Heritage Research Impacts Policy on Tax Cuts and Immigration


Heritage Research Impacts Policy on Tax Cuts and Immigration

February 21st, 2020

Members of Congress recently introduced two bills that include policy proposals from Heritage Foundation experts.

The Accelerate Long-Term Investment Growth Now (ALIGN) Act, introduced by Sen. Pat Toomy R.-Pa., is designed to help keep the economy growing and wages rising. The legislation focuses on making the expensing portion of the 2017 Tax and Jobs Cut Act permanent instead of expiring in 2022, a move that Heritage has strongly advocated.

“Until now, every major proposal to make the 2017 tax cuts permanent has neglected to address the expiration of the most pro-growth piece of the reform: full and immediate expensing,” writes Adam Michel, a senior policy analyst in Heritage’s Grover M. Hermann Center for the Federal Budget.
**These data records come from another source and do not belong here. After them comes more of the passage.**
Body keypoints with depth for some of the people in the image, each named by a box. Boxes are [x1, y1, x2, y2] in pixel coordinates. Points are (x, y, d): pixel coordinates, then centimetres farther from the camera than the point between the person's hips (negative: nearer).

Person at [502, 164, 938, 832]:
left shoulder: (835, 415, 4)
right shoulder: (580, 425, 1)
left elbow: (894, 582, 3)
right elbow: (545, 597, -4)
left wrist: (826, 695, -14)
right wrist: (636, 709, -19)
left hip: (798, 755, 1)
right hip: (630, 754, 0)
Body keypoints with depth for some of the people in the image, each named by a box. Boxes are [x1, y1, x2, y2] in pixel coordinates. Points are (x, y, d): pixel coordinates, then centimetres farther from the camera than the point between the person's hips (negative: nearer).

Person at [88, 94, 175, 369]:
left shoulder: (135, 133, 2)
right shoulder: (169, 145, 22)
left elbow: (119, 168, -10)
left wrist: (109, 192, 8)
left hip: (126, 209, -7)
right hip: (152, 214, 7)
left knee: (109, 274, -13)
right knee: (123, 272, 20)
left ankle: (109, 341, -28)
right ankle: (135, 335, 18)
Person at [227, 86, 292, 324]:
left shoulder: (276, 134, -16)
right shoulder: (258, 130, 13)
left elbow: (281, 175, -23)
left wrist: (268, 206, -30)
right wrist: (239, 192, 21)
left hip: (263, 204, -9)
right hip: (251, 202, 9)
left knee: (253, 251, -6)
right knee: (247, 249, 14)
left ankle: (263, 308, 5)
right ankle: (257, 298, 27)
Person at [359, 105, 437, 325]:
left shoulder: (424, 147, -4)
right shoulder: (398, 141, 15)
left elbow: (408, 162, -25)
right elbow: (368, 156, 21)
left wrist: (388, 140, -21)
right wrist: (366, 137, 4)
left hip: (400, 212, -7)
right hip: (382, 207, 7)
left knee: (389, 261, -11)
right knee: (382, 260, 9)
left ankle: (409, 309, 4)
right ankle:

Michel has written extensively on the positive impact of the tax cuts and believes that Congress should seize on every opportunity to improve the current tax plan to further enhance the proposed reforms’ benefits for all Americans.

Michel’s reports—“Simple Changes Could Double the Increase in GDP from Tax Reform” and “Four Priorities for Tax Reform 2.0—and Seven Supporting Reforms”—match up with the ALIGN Act.

Michel has also appeared frequently on cable news and radio to advocate for the change.


Heritage senior legal fellows Hans von Spakovsky and Cully Stimson helped shape another bill introduced by Sen. Marsha Blackburn, R-Tenn., and Rep. Ken Buck R.-Colo.

The Stop Greenlighting Driver Licenses for Illegal Immigrants Act seeks to restrict funding for states that grant driver's licenses to illegal immigrants or fail to share information about criminal aliens with the federal government.

In their report “Enforcing Immigration Law: What States Can Do To Assist the Federal Government and Fight the Illegal Immigration Problem,” von Spakovsky and Stimson write:

"A driver’s license gives the alien the ability to travel freely throughout the country and is used for countless other purposes, including registering to vote and applying for government benefits, as well as establishing bank and credit card accounts. As one critic has said, it provides illegal aliens with the appearance of ‘legality, giving the alien access to goods and services he would otherwise be unable to use.’ And it ‘defies common sense to contend that the best way to combat accidents by illegal aliens is to give them all drivers’ licenses…to prevent crashes by unlicensed drivers, that state should discourage them from driving in the first place.’” 

Heritage’s Lora Ries, a senior research fellow who previously worked at the Department of Homeland Security, also contributed to the topic in her recent article on greenlight laws.

And Mike Howell, senior advisor to executive branch relations at Heritage, appeared on Fox Business to discuss the topic.


Both of these bills reflect Heritage’s impact on Capitol Hill. Tommy Binion, vice president of government relations, said Heritage experts are committed to providing members of Congress with the research they need to shape public policies.

“Heritage research has a major influence on Capitol Hill and can really transform the importance with which certain lawmakers view an issue,” Binion said. “In these most recent cases, Heritage’s work can be realized through actual policy outcomes. As a team, we take great pride in the role that we get to play in bringing Heritage research to the attention of lawmakers. Seeing these bills being introduced is a testament to the great work that Heritage is doing and really shows the true depth of the policy impact that we have.”

Jessica Anderson, vice president of Heritage Action for America, said the organization has worked closely with the sponsors of both bills. She said they are a “great example of using Heritage research on Capitol Hill.”